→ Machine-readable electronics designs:
[Start of section]

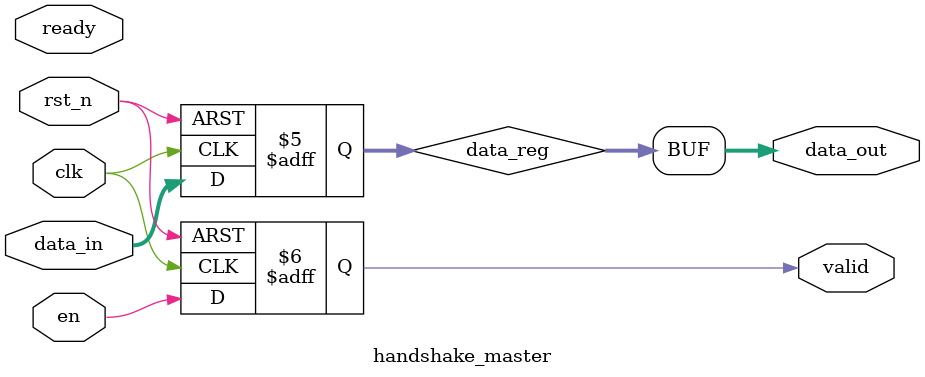
<source format=v>
`timescale 1ns / 1ps

module handshake_master(
    input clk,
    input rst_n,
    input ready,
    input en,
    output  reg valid,
    input [31:0] data_in,
    output [31:0] data_out
    );
    
    reg [31:0]   data_reg;         //´«ÊäÊý¾Ý
    assign       data_out = data_reg;  
          
    //Êý¾ÝÓÐÐ§ÐÅºÅ
    always@(posedge clk or negedge rst_n)
    begin
        if (!rst_n)
            valid <= 1'd0;
        else 
            valid <= en;                   //ÓÉÉÏÓÎµÄÊý¾ÝÊ¹ÄÜÐÅºÅ¾ö¶¨µ±Ç°Êý¾ÝÊÇ·ñÓÐÐ§
    end
    
    //´«ÊäÊý¾Ý
    always@(posedge clk or negedge rst_n)
    begin
        if (!rst_n)
            data_reg <= 32'd0;
        else           
            data_reg <= data_in;                  //Ê¹ÄÜÐÅºÅ·¢ÉúÊ±£¬ÊäÈëÊý¾Ý¡£              //ÈôÃ»ÓÐÐÂµÄÊ¹ÄÜÐÅºÅ£¬´ú±íÃ»ÓÐÐÂµÄÓÐÐ§Êý¾Ý¡£±£³Ö²»±ä
    end
     
endmodule

</source>
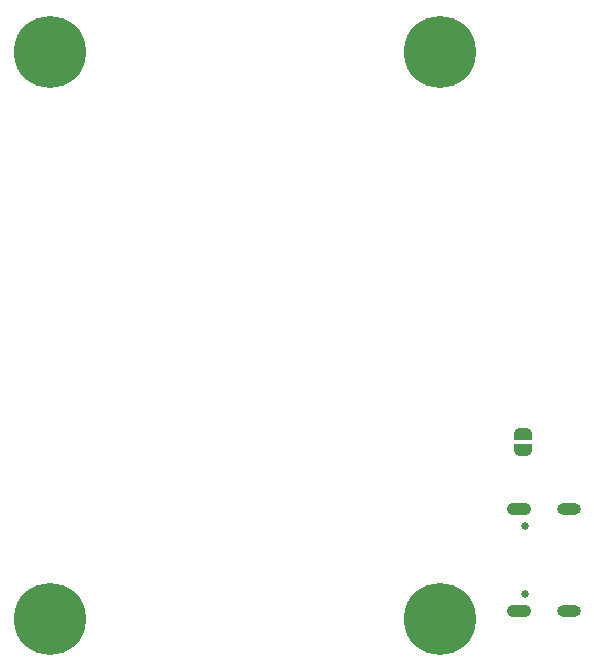
<source format=gbs>
%TF.GenerationSoftware,KiCad,Pcbnew,(5.99.0-10632-g8f3343b9e3)*%
%TF.CreationDate,2021-06-08T13:19:11-04:00*%
%TF.ProjectId,rpi-cm4-LiM-board,7270692d-636d-4342-9d4c-694d2d626f61,v01*%
%TF.SameCoordinates,Original*%
%TF.FileFunction,Soldermask,Bot*%
%TF.FilePolarity,Negative*%
%FSLAX46Y46*%
G04 Gerber Fmt 4.6, Leading zero omitted, Abs format (unit mm)*
G04 Created by KiCad (PCBNEW (5.99.0-10632-g8f3343b9e3)) date 2021-06-08 13:19:11*
%MOMM*%
%LPD*%
G01*
G04 APERTURE LIST*
G04 Aperture macros list*
%AMFreePoly0*
4,1,22,0.500000,-0.750000,0.000000,-0.750000,0.000000,-0.745033,-0.079941,-0.743568,-0.215256,-0.701293,-0.333266,-0.622738,-0.424486,-0.514219,-0.481581,-0.384460,-0.499164,-0.250000,-0.500000,-0.250000,-0.500000,0.250000,-0.499164,0.250000,-0.499963,0.256109,-0.478152,0.396186,-0.417904,0.524511,-0.324060,0.630769,-0.204165,0.706417,-0.067858,0.745374,0.000000,0.744959,0.000000,0.750000,
0.500000,0.750000,0.500000,-0.750000,0.500000,-0.750000,$1*%
%AMFreePoly1*
4,1,20,0.000000,0.744959,0.073905,0.744508,0.209726,0.703889,0.328688,0.626782,0.421226,0.519385,0.479903,0.390333,0.500000,0.250000,0.500000,-0.250000,0.499851,-0.262216,0.476331,-0.402017,0.414519,-0.529596,0.319384,-0.634700,0.198574,-0.708877,0.061801,-0.746166,0.000000,-0.745033,0.000000,-0.750000,-0.500000,-0.750000,-0.500000,0.750000,0.000000,0.750000,0.000000,0.744959,
0.000000,0.744959,$1*%
G04 Aperture macros list end*
%ADD10O,2.000000X1.000000*%
%ADD11O,2.100000X1.050000*%
%ADD12C,0.650000*%
%ADD13C,6.100000*%
%ADD14FreePoly0,270.000000*%
%ADD15FreePoly1,270.000000*%
G04 APERTURE END LIST*
D10*
%TO.C,J2*%
X173900000Y-129320000D03*
X173900000Y-120680000D03*
D11*
X169720000Y-129320000D03*
X169720000Y-120680000D03*
D12*
X170220000Y-122110000D03*
X170220000Y-127890000D03*
%TD*%
D13*
%TO.C,Module1*%
X163000000Y-82000000D03*
X130000000Y-130000000D03*
X130000000Y-82000000D03*
X163000000Y-130000000D03*
%TD*%
D14*
%TO.C,JP1*%
X170000000Y-114350000D03*
D15*
X170000000Y-115650000D03*
%TD*%
M02*

</source>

[End of section]

→ EXERCISE: Here the job is to print all the entries above exactly, minus the images.

→ ANSWER TO THIS TASK:
<source format=v>
`timescale 1ns / 1ps

module handshake_master(
    input clk,
    input rst_n,
    input ready,
    input en,
    output  reg valid,
    input [31:0] data_in,
    output [31:0] data_out
    );
    
    reg [31:0]   data_reg;         //´«ÊäÊý¾Ý
    assign       data_out = data_reg;  
          
    //Êý¾ÝÓÐÐ§ÐÅºÅ
    always@(posedge clk or negedge rst_n)
    begin
        if (!rst_n)
            valid <= 1'd0;
        else 
            valid <= en;                   //ÓÉÉÏÓÎµÄÊý¾ÝÊ¹ÄÜÐÅºÅ¾ö¶¨µ±Ç°Êý¾ÝÊÇ·ñÓÐÐ§
    end
    
    //´«ÊäÊý¾Ý
    always@(posedge clk or negedge rst_n)
    begin
        if (!rst_n)
            data_reg <= 32'd0;
        else           
            data_reg <= data_in;                  //Ê¹ÄÜÐÅºÅ·¢ÉúÊ±£¬ÊäÈëÊý¾Ý¡£              //ÈôÃ»ÓÐÐÂµÄÊ¹ÄÜÐÅºÅ£¬´ú±íÃ»ÓÐÐÂµÄÓÐÐ§Êý¾Ý¡£±£³Ö²»±ä
    end
     
endmodule

</source>
<source format=gbs>
%TF.GenerationSoftware,KiCad,Pcbnew,(5.99.0-10632-g8f3343b9e3)*%
%TF.CreationDate,2021-06-08T13:19:11-04:00*%
%TF.ProjectId,rpi-cm4-LiM-board,7270692d-636d-4342-9d4c-694d2d626f61,v01*%
%TF.SameCoordinates,Original*%
%TF.FileFunction,Soldermask,Bot*%
%TF.FilePolarity,Negative*%
%FSLAX46Y46*%
G04 Gerber Fmt 4.6, Leading zero omitted, Abs format (unit mm)*
G04 Created by KiCad (PCBNEW (5.99.0-10632-g8f3343b9e3)) date 2021-06-08 13:19:11*
%MOMM*%
%LPD*%
G01*
G04 APERTURE LIST*
G04 Aperture macros list*
%AMFreePoly0*
4,1,22,0.500000,-0.750000,0.000000,-0.750000,0.000000,-0.745033,-0.079941,-0.743568,-0.215256,-0.701293,-0.333266,-0.622738,-0.424486,-0.514219,-0.481581,-0.384460,-0.499164,-0.250000,-0.500000,-0.250000,-0.500000,0.250000,-0.499164,0.250000,-0.499963,0.256109,-0.478152,0.396186,-0.417904,0.524511,-0.324060,0.630769,-0.204165,0.706417,-0.067858,0.745374,0.000000,0.744959,0.000000,0.750000,
0.500000,0.750000,0.500000,-0.750000,0.500000,-0.750000,$1*%
%AMFreePoly1*
4,1,20,0.000000,0.744959,0.073905,0.744508,0.209726,0.703889,0.328688,0.626782,0.421226,0.519385,0.479903,0.390333,0.500000,0.250000,0.500000,-0.250000,0.499851,-0.262216,0.476331,-0.402017,0.414519,-0.529596,0.319384,-0.634700,0.198574,-0.708877,0.061801,-0.746166,0.000000,-0.745033,0.000000,-0.750000,-0.500000,-0.750000,-0.500000,0.750000,0.000000,0.750000,0.000000,0.744959,
0.000000,0.744959,$1*%
G04 Aperture macros list end*
%ADD10O,2.000000X1.000000*%
%ADD11O,2.100000X1.050000*%
%ADD12C,0.650000*%
%ADD13C,6.100000*%
%ADD14FreePoly0,270.000000*%
%ADD15FreePoly1,270.000000*%
G04 APERTURE END LIST*
D10*
%TO.C,J2*%
X173900000Y-129320000D03*
X173900000Y-120680000D03*
D11*
X169720000Y-129320000D03*
X169720000Y-120680000D03*
D12*
X170220000Y-122110000D03*
X170220000Y-127890000D03*
%TD*%
D13*
%TO.C,Module1*%
X163000000Y-82000000D03*
X130000000Y-130000000D03*
X130000000Y-82000000D03*
X163000000Y-130000000D03*
%TD*%
D14*
%TO.C,JP1*%
X170000000Y-114350000D03*
D15*
X170000000Y-115650000D03*
%TD*%
M02*

</source>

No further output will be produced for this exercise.